SOURCE MATERIAL section start
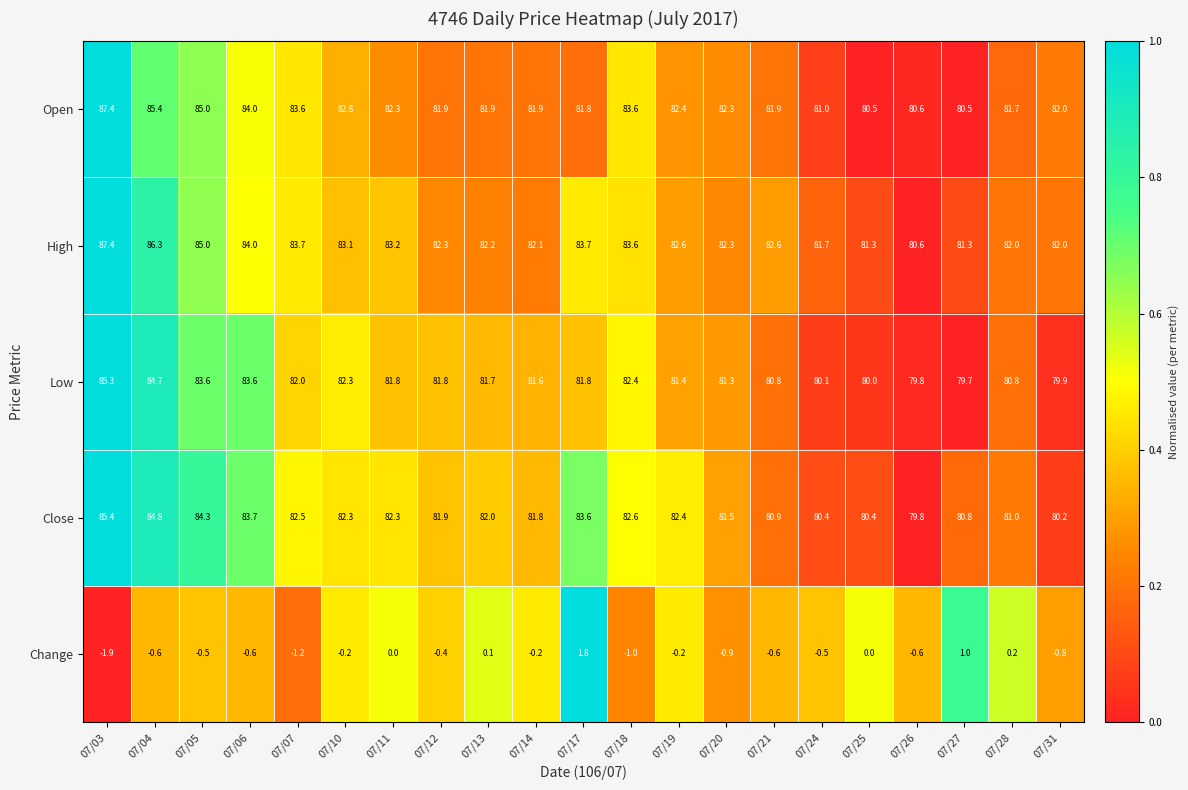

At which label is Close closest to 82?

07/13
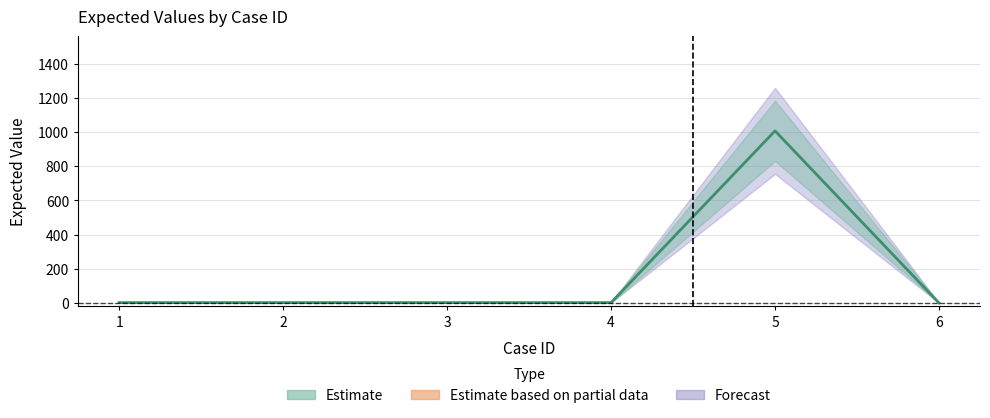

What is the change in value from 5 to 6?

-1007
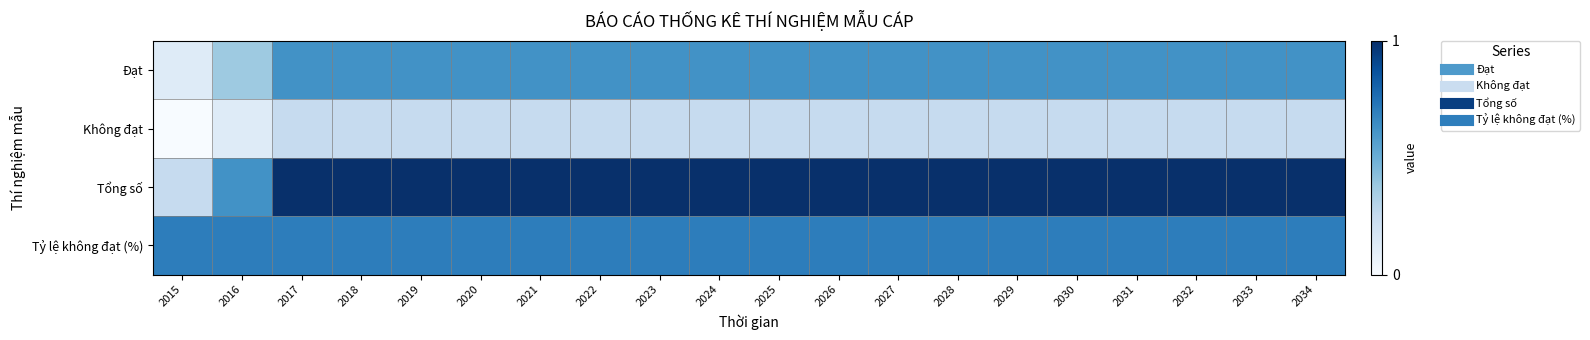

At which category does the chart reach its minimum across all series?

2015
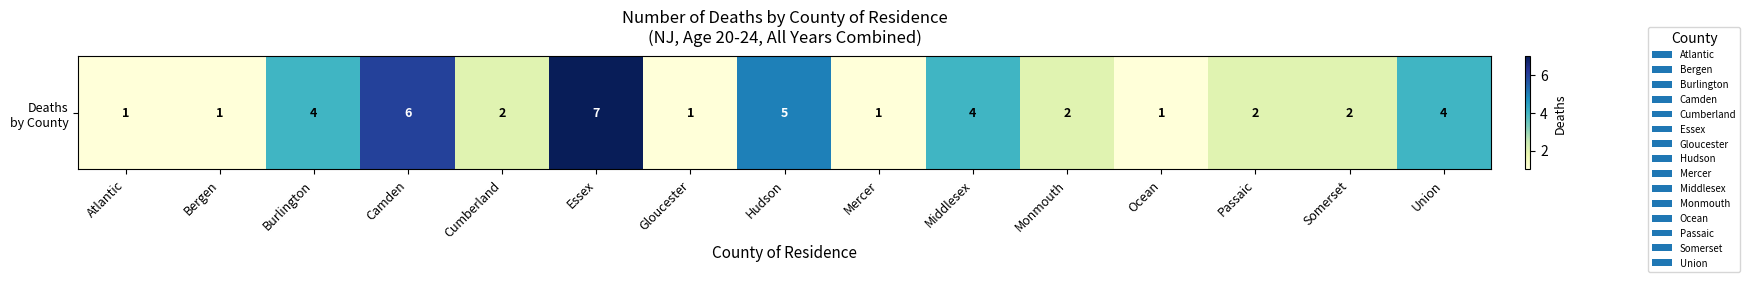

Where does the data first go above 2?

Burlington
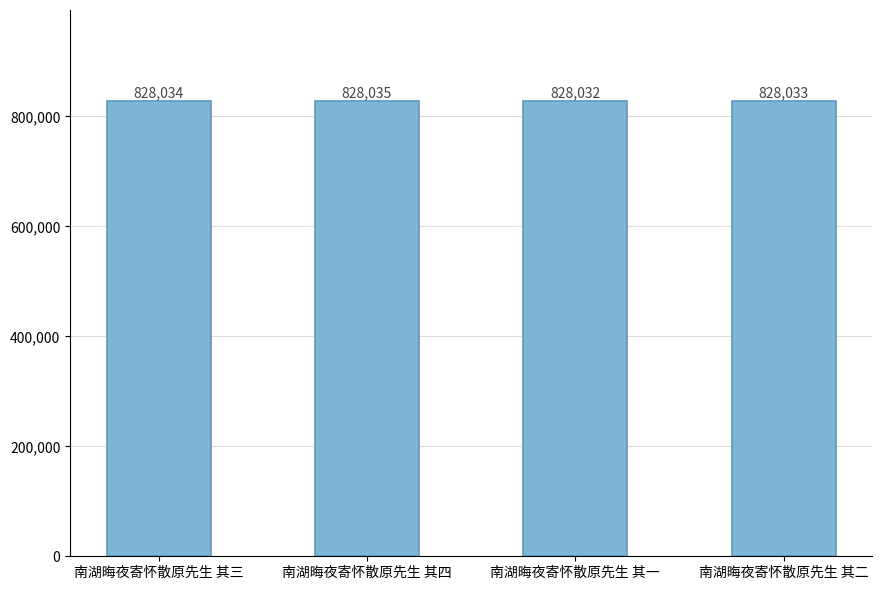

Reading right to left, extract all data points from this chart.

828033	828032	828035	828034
SOURCE MATERIAL section end
Copy out each line above that contains the word "which".

At which label is Close closest to 82?
At which category does the chart reach its minimum across all series?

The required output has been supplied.